-- Records to process follows --
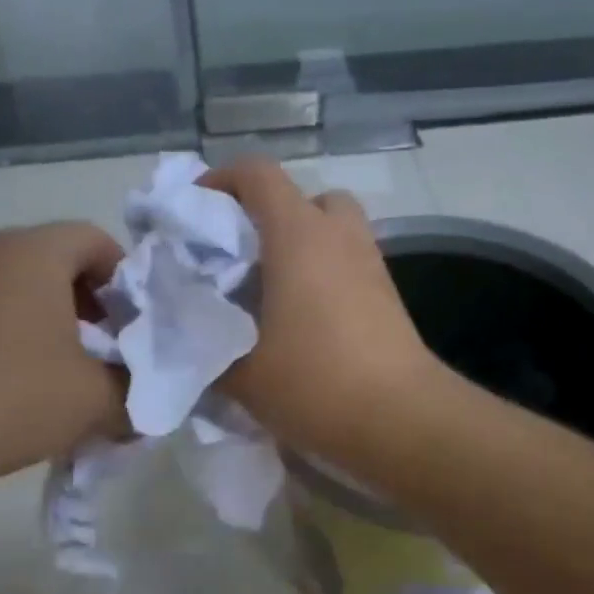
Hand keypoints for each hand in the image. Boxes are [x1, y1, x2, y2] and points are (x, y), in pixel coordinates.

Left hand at [0, 222, 126, 496]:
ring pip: (20, 295)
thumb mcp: (95, 400)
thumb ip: (135, 395)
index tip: (136, 328)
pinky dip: (15, 345)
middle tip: (111, 357)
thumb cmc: (9, 395)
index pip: (96, 239)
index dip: (128, 281)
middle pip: (58, 266)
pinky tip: (22, 395)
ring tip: (69, 382)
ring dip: (55, 330)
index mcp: (33, 252)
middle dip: (94, 310)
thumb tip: (144, 405)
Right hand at [201, 158, 446, 466]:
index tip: (196, 210)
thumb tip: (192, 338)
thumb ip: (207, 347)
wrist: (401, 419)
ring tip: (272, 292)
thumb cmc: (314, 383)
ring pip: (334, 232)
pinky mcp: (389, 297)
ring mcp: (371, 265)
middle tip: (243, 257)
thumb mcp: (241, 373)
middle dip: (271, 216)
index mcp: (298, 235)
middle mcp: (339, 237)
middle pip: (306, 197)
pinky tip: (304, 321)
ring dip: (302, 247)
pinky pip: (349, 265)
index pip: (258, 174)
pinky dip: (325, 276)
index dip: (221, 179)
-- Records to process concluded --
◆ Exercise requirements ◆
Copy verbatim the span of lines that begins with the line holding "wrist: (401, 419)" and ends at the last line of the records.

◆ Task response ◆
wrist: (401, 419)
ring tip: (272, 292)
thumb cmc: (314, 383)
ring pip: (334, 232)
pinky mcp: (389, 297)
ring mcp: (371, 265)
middle tip: (243, 257)
thumb mcp: (241, 373)
middle dip: (271, 216)
index mcp: (298, 235)
middle mcp: (339, 237)
middle pip: (306, 197)
pinky tip: (304, 321)
ring dip: (302, 247)
pinky pip: (349, 265)
index pip: (258, 174)
pinky dip: (325, 276)
index dip: (221, 179)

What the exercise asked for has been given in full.